Damals wie heute macht sich ein Bayern-Trainer Sorgen, dass es mit dem ewigen Angriffsfußball nicht auf Dauer gut gehen kann. Die offensive Grundordnung kostet viel Kraft, weil sämtliche Mannschaftsteile verantwortlich dafür sind, die Gegentore zu verhindern. 2020 wurden an der Säbener Straße nach dem Abschied des Trainers Niko Kovac die Spieler erstmals von der Leine gelassen und Frankenflicks Monster geschaffen. Es ist jetzt noch immer da draußen und hungrig, das Triple von 2020 hat es nicht gesättigt.

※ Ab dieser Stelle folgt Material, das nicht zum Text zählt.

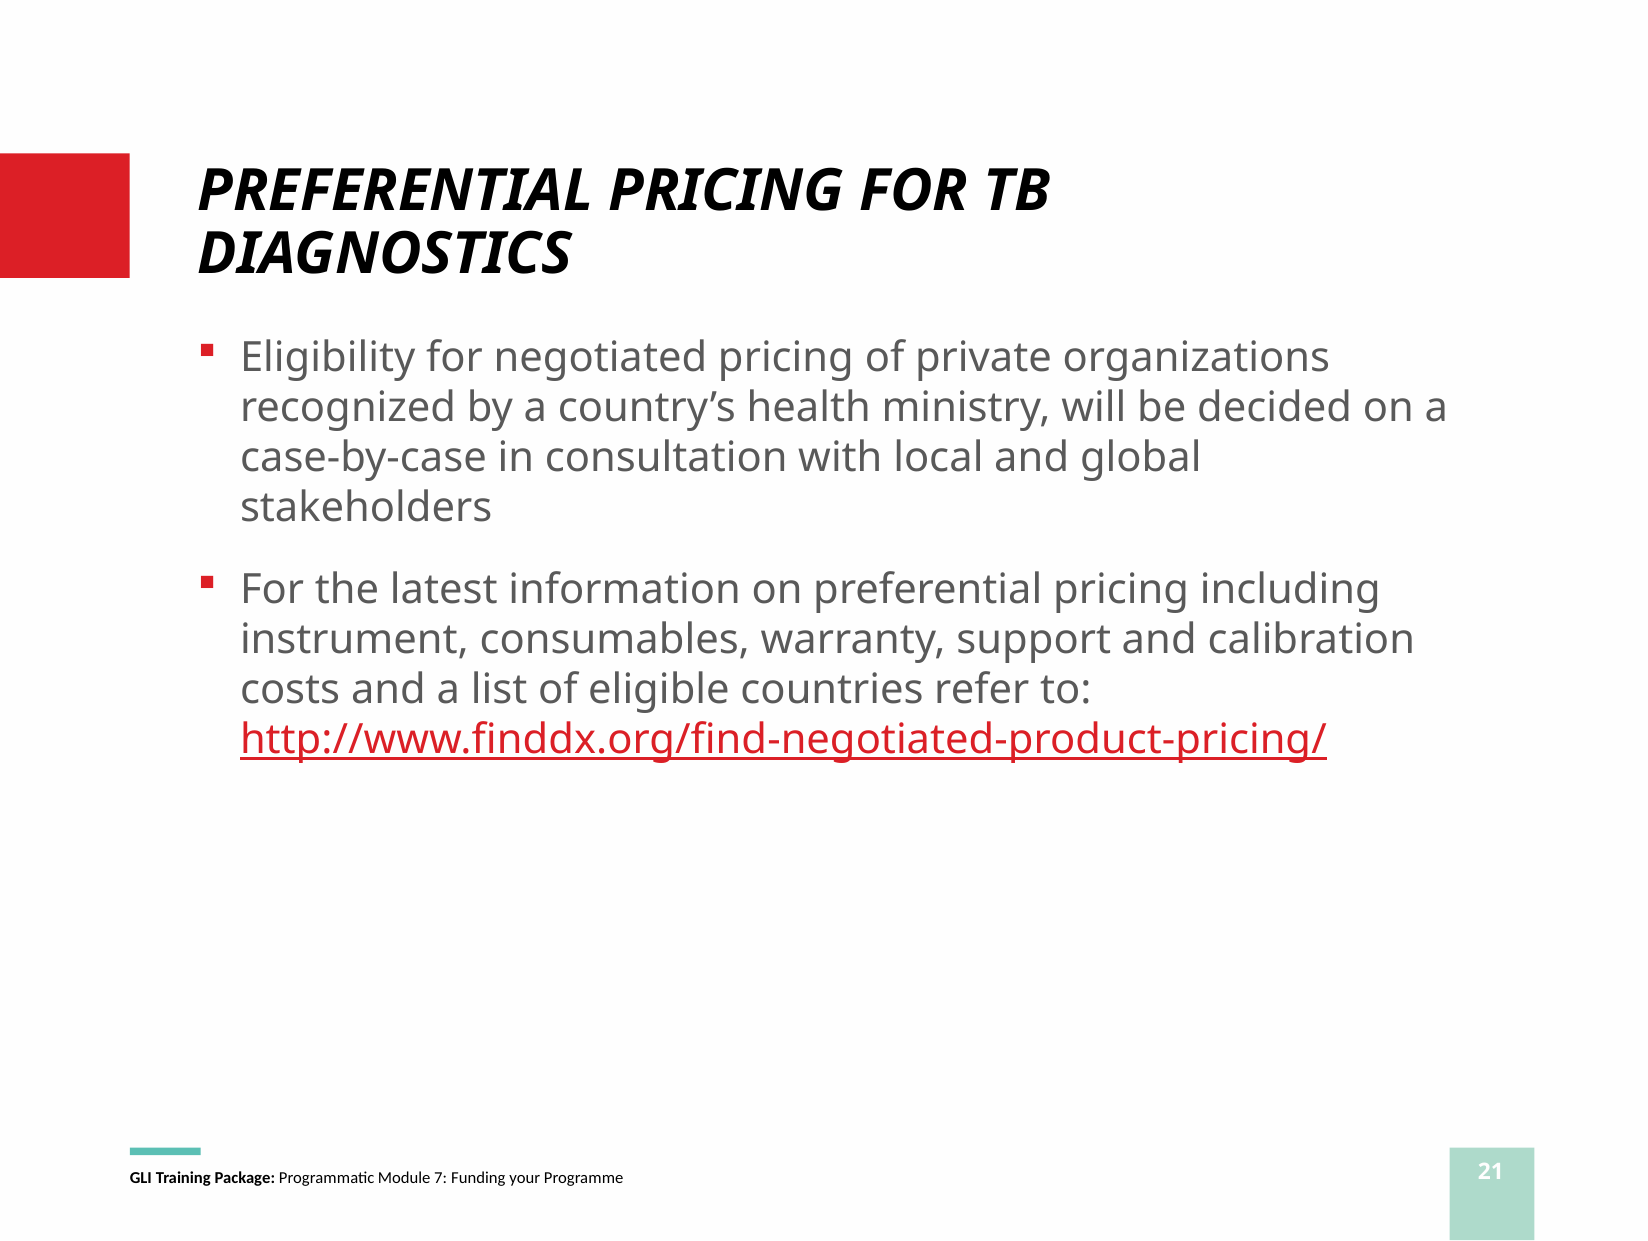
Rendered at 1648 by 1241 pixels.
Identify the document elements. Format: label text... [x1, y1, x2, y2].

Und Nagelsmann, der im Sommer mit dem Vorhaben angetreten ist, dessen Klauen noch zu schärfen, kann man neuerdings dabei beobachten, wie ihn Frankenflicks Monster ängstigt. Gegen Fürth hat er versucht, es entgegen seines Naturells für 45 Minuten an die Kette zu legen, indem er mehr Spieler hinter den Ball brachte, als er es für gesund erachtet. Aber dort zappelte und zerrte es, dass sich das Eisen in die eigene Haut fraß. Also ließ er es wieder toben.

"Never complain über einen Sieg", sagte Nagelsmann interessanterweise nach dieser Partie, deren Hälften so gut zusammenpassten wie die Sprachen in diesem Satz. Dass er die drei Punkte gegen den Tabellenletzten als "tabellarisch, punktemäßig und auch psychologisch wichtig" bezeichnete, lenkt den Blick auf eine tiefe Verunsicherung, die er in der Mannschaft ausgemacht haben dürfte. Darauf weist auch ein Bonmot von Torwart Ulreich, der nun seit drei Partien den frisch operierten Manuel Neuer ersetzt und deshalb mangels Spiel-Historie zu einer amüsanten Einschätzung kommen konnte: "Ich bin einfach froh, dass wir jetzt mal gewonnen haben."